Un antagonista dual del receptor de orexina bloquea tanto OX1R como OX2R. En lugar de forzar al cerebro a la sedación, baja la señal de vigilia para que el sueño natural pueda imponerse. Una revisión de 2025 del sistema de orexina (Żełabowski et al., International Journal of Molecular Sciences) describe los DORA como fármacos que «funcionan atenuando de forma selectiva la alerta impulsada por la orexina, facilitando así la conciliación y el mantenimiento del sueño sin alterar la arquitectura natural del sueño».
Las benzodiazepinas y los fármacos Z (zolpidem, zopiclona, eszopiclona) funcionan con la lógica opuesta. Son moduladores alostéricos positivos del receptor GABA-A: amplifican el principal neurotransmisor inhibidor del cerebro en circuitos muy extendidos. Esa inhibición amplia produce sedación, pero también relajación muscular, efectos ansiolíticos y amnesia, y remodela la arquitectura del sueño (por ejemplo, suprimiendo el sueño REM). Esta diferencia de mecanismo —estrechar una vía de vigilia frente a suprimir de forma amplia todo el sistema— es la razón por la que las dos clases se comportan de forma tan distinta al dejarlas. Si quiere el mecanismo con más detalle, consulte cómo funciona la ocupación de receptores.

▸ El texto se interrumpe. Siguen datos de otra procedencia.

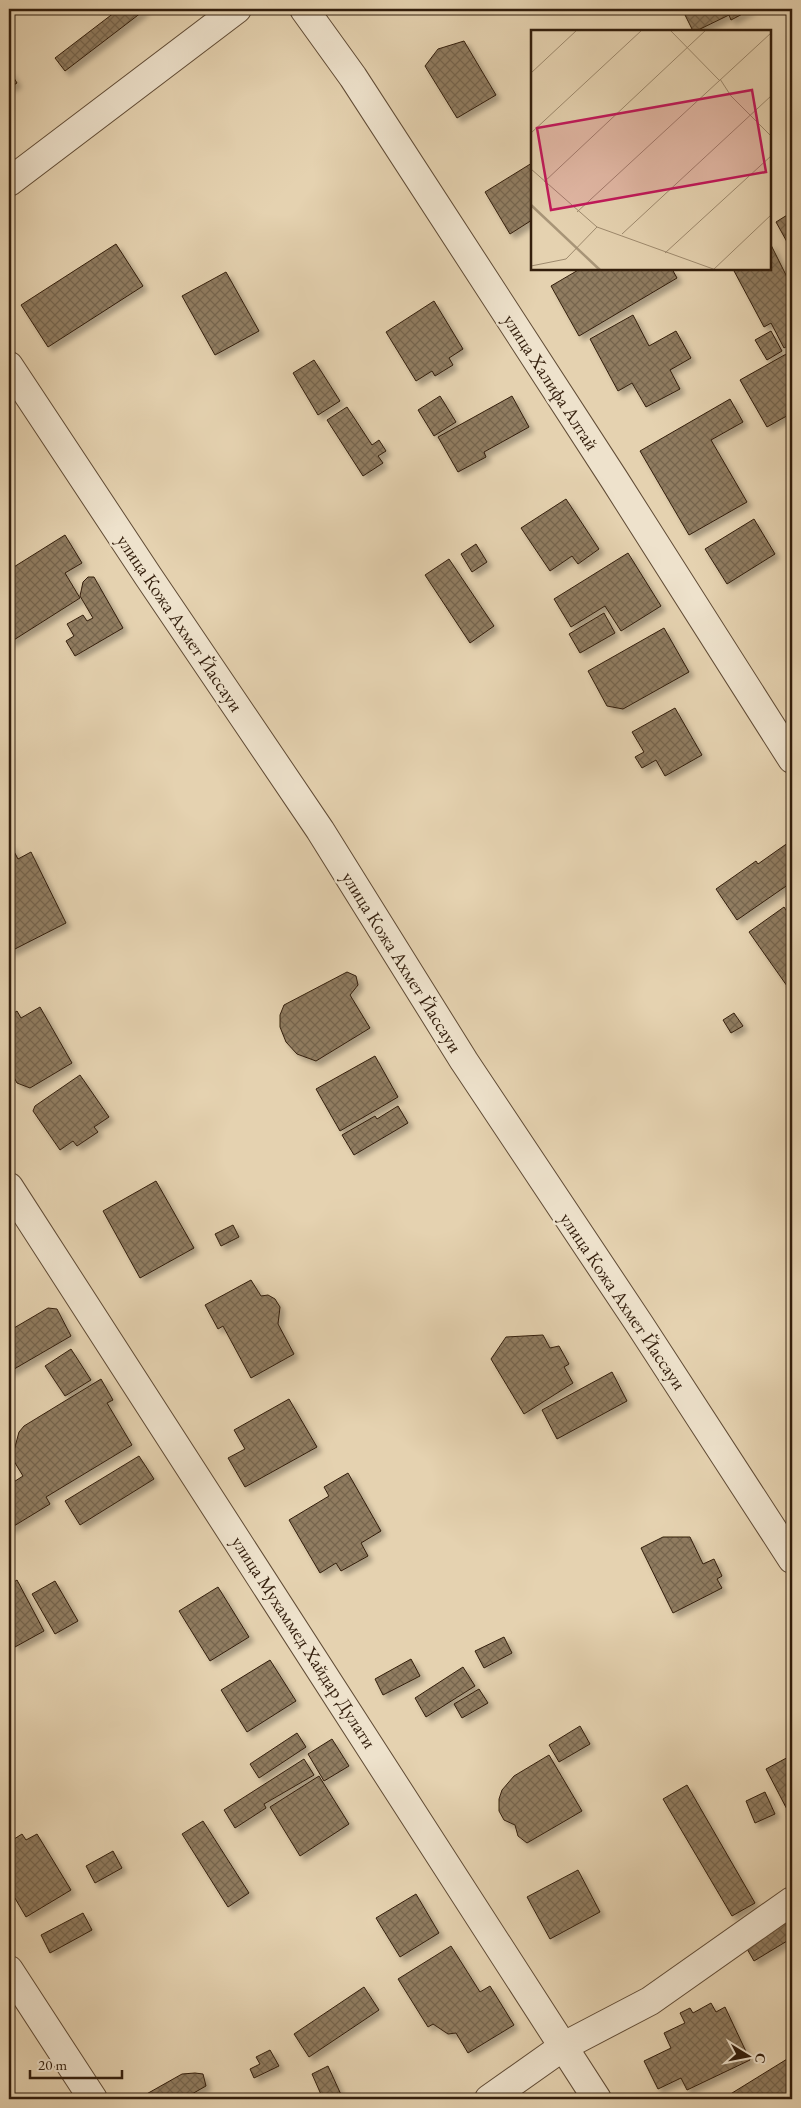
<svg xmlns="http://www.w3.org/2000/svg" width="801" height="2108" font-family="'EB Garamond',serif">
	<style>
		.building { fill: url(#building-cross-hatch); stroke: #331e0c; filter: url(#shadow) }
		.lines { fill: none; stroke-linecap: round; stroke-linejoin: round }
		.street-casing { stroke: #604b35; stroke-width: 30 }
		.street { stroke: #eee2cc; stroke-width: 28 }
		.labels { text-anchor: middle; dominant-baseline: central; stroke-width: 5; stroke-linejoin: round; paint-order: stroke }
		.street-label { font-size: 19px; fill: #331e0c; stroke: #eee2cc }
		.inset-river { fill: none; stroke: #a89578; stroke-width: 2.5 }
		.inset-road { fill: none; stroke: #9e8a6e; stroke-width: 1 }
		.view { fill: #c2185b; fill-opacity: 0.15; stroke: #c2185b; stroke-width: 2.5 }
		.inset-edge { fill: none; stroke: #331e0c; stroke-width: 2.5 }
	</style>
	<defs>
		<pattern id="building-cross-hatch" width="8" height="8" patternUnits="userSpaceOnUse" patternTransform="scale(1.25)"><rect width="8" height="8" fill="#907c61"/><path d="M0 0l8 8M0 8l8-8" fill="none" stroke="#76654e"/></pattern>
		<filter id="shadow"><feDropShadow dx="4.5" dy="4.5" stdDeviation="2.5" flood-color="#0004"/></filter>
	</defs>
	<rect width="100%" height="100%" fill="#e5d2b0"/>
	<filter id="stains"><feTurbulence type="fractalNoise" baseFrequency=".004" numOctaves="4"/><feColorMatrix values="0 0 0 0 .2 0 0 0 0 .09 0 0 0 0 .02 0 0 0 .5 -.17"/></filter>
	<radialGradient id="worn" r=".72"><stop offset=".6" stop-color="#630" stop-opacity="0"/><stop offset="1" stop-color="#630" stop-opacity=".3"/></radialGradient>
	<!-- building -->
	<g class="building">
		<path d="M119,9H146L65,71L55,58Z"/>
		<path d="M682,9H752L731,20L729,15L696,31H693Z"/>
		<path d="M464,41L496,95L457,118L425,66L438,49Z"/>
		<path d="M9,70L17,83L9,88Z"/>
		<path d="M532,163V220L510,234L485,192Z"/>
		<path d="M792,212V251L776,222Z"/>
		<path d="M770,243L792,287V343L784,348L771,323L764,327L733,269H770Z"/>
		<path d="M116,244L143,286L48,347L21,305Z"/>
		<path d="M580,269H672L677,278L579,336L551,286Z"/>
		<path d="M226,272L259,331L215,355L182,296Z"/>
		<path d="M434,301L463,349L449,358L453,365L435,376L432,371L416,381L386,332Z"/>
		<path d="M633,315L649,346L676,331L691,358L670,370L680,389L646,407L632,383L618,391L590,339Z"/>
		<path d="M771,331L782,351L767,360L755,340Z"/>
		<path d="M788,353L792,361V413L767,427L740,380Z"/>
		<path d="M314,360L340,401L318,415L293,373Z"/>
		<path d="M440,396L456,422L434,436L418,410Z"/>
		<path d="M512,396L529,427L484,452L486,457L458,472L438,437Z"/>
		<path d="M730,399L743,422L711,440L747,502L689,535L640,451Z"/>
		<path d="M347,407L372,445L379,440L386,451L378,456L383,463L363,476L327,420Z"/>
		<path d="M566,499L599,549L578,564L572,556L550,571L521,528Z"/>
		<path d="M754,519L775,554L727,584L705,549Z"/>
		<path d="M65,535L82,563L65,573L80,598L9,643V570Z"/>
		<path d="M476,544L487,562L472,572L461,554Z"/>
		<path d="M628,553L661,606L621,631L605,606L571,627L554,599Z"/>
		<path d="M449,559L494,626L470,643L425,575Z"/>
		<path d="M88,577H94L123,628L75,656L66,641L74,636L67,624L83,615L87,621L93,618L80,596L83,582Z"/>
		<path d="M604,613L615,633L580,653L569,634Z"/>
		<path d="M664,628L689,672L623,709L607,706L588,671Z"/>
		<path d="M675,708L702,755L665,776L656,760L642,768L635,757L644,752L632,732Z"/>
		<path d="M792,840V882L737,920L716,889L756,861L758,864Z"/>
		<path d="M10,844L18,859L31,852L66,923L9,952V845Z"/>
		<path d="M784,907L792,919V993L749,932Z"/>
		<path d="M347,972L356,976L358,985L350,995L370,1028L316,1061L297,1054L286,1042L280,1027V1015L284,1005Z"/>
		<path d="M40,1007L72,1063L30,1088L17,1083L9,1068V1016L17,1011L21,1018Z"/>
		<path d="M734,1013L743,1026L731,1033L723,1020Z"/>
		<path d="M375,1056L398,1097L340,1131L316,1089Z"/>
		<path d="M80,1075L109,1117L94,1127L98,1132L77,1146L73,1141L60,1150L33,1111L35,1106Z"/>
		<path d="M398,1106L408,1123L354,1155L342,1135L375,1116L377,1119Z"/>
		<path d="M156,1181L194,1248L140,1278L103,1211Z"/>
		<path d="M233,1225L239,1237L221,1246L215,1234Z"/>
		<path d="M251,1280L261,1296L268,1295L275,1299L280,1307L278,1324L294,1354L251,1378L223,1326L218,1329L205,1305Z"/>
		<path d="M48,1308L57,1309L71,1336L9,1372V1318L14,1328Z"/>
		<path d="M543,1335L550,1348L559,1346L569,1364L564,1367L573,1383L524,1414L491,1359L506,1337Z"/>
		<path d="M71,1349L91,1380L65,1396L45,1366Z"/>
		<path d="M612,1372L627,1401L557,1439L542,1410Z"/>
		<path d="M101,1379L113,1400L107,1403L132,1445L46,1497L50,1504L9,1529V1485L23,1476L12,1458L19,1432L24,1426Z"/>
		<path d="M289,1399L317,1447L245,1487L228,1458L245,1449L234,1430Z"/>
		<path d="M139,1456L154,1479L80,1525L65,1501Z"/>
		<path d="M348,1473L381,1531L361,1543L368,1556L341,1571L336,1563L320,1573L289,1520L329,1496L324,1487Z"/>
		<path d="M663,1537H690L703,1564L714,1559L722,1576L717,1579L722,1588L673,1613L641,1548Z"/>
		<path d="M17,1580L44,1631L15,1647L9,1635V1585Z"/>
		<path d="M55,1581L78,1621L55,1634L32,1594Z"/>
		<path d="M218,1587L249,1637L210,1661L179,1611Z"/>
		<path d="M504,1637L512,1653L484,1668L475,1651Z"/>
		<path d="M411,1659L420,1676L383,1695L375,1679Z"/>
		<path d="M270,1660L296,1701L247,1732L221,1690Z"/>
		<path d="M463,1667L475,1686L426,1717L415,1698Z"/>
		<path d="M479,1689L488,1703L462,1718L454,1704Z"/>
		<path d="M580,1726L590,1744L559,1762L549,1745Z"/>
		<path d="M297,1733L306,1747L259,1778L250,1764Z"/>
		<path d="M332,1739L349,1766L324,1781L308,1754Z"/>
		<path d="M549,1755L582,1811L527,1843L518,1836L515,1825L504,1820L499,1811V1799L502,1790L514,1776Z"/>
		<path d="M792,1755V1819L766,1769Z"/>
		<path d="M304,1759L314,1775L264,1804L266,1808L235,1828L224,1810Z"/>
		<path d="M319,1776L349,1824L300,1856L270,1807Z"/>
		<path d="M687,1785L755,1903L732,1916L663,1799Z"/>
		<path d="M765,1792L775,1814L755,1823L746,1801Z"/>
		<path d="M203,1821L249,1893L228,1907L182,1834Z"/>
		<path d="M22,1834L26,1840L37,1834L71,1890L26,1917L9,1888V1852L13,1850L11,1841Z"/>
		<path d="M113,1851L122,1868L95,1883L86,1866Z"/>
		<path d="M578,1870L600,1912L550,1939L527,1897Z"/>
		<path d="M416,1894L439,1933L400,1957L376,1918Z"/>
		<path d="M792,1911V1938L754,1961L742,1940Z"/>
		<path d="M83,1913L92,1930L50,1953L41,1935Z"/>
		<path d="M451,1946L480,1992L490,1986L514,2025L468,2053L456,2033L448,2034L433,2024L428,2027L398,1979Z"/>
		<path d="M364,1987L379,2010L309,2057L294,2034Z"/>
		<path d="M711,2003L716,2012L725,2007L750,2060L687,2090L681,2078L658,2089L644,2061L671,2048L664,2033L685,2023L680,2013L690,2008L693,2013Z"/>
		<path d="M270,2050L279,2066L254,2078L250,2069L260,2064L256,2057Z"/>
		<path d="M792,2056V2092L781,2099H725L724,2098Z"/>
		<path d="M328,2066L343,2099H323L312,2074Z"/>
		<path d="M195,2073L203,2074L206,2086L183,2099H145L143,2096L182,2074Z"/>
	</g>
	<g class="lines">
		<!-- street casing -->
		<g class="street-casing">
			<g id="street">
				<path d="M304,9L353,77L614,479L792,759"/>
				<path d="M9,182L237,9"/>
				<path d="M9,366L148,576L320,830L464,1061L640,1325L792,1559"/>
				<path d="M9,1187C204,1492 403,1794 597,2099"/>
				<path d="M9,1970L93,2099"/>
				<path d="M489,2099L564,2046L650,2001L792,1901"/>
			</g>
		</g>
		<!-- street -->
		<use href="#street" class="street"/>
	</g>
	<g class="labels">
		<!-- street labels -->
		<g class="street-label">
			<text transform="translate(551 382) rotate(57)">улица Халифа Алтай</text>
			<text transform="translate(180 623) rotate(56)">улица Кожа Ахмет Йассауи</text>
			<text transform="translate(402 962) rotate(58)">улица Кожа Ахмет Йассауи</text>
			<text transform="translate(623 1301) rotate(56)">улица Кожа Ахмет Йассауи</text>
			<text transform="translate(304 1642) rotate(57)">улица Мухаммед Хайдар Дулати</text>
		</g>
	</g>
	<!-- overview -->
	<g transform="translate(531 30)">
		<rect width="240" height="240" fill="#e5d2b0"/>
		<path class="inset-river" d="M0,175L69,240"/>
		<path class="inset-road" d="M139,0L188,50M0,43L46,0M189,49L200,66L240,106M0,103L111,0M0,139L66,197L185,240M13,152L175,0M46,182L240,3M91,204L240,66M134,223L240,126M0,236L35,229L66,197M182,240L240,185"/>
		<path class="view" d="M221,60L235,142L20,180L6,98Z"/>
		<rect width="240" height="240" class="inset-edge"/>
	</g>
	<!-- margin -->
	<rect width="801" height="2108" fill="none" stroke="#e5d2b0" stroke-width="30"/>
	<rect x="10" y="10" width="781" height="2088" fill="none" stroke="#331e0c" stroke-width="2.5"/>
	<rect x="15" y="15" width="771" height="2078" fill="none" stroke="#331e0c"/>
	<!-- north arrow -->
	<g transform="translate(748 2056) rotate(100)" stroke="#eee2cc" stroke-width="4" paint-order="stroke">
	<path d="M0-4L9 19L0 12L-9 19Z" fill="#331e0c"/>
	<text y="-8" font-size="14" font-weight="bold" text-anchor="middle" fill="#331e0c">С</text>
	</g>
	<!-- scale -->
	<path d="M30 2070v8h92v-8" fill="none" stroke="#331e0c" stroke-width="2.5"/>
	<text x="38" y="2070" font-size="15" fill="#331e0c" stroke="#eee2cc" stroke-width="4" paint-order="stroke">20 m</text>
	<rect width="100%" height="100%" filter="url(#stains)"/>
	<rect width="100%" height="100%" fill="url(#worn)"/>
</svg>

¿Qué fármacos para dormir son DORA?
Hay tres DORA aprobados por la FDA, todos sustancias controladas, todos recetados para el insomnio en adultos:
| Genérico (marca) | Aprobación de la FDA | Papel habitual |
|---|---|---|
| Suvorexant (Belsomra) | 2014 | Primer DORA de su clase |
| Lemborexant (Dayvigo) | 2019 | Conciliación y mantenimiento del sueño |
| Daridorexant (Quviviq) | 2022 | Semivida más corta, datos de función diurna |
El suvorexant fue el primer antagonista de la orexina aprobado en cualquier lugar, en agosto de 2014. El lemborexant lo siguió en diciembre de 2019, y el daridorexant —diseñado con una semivida relativamente corta para limitar el arrastre al día siguiente— se aprobó en enero de 2022. Los tres son antagonistas duales (bloquean ambos receptores de orexina); actualmente no hay ningún antagonista de la orexina de un solo receptor aprobado para el insomnio en EE. UU.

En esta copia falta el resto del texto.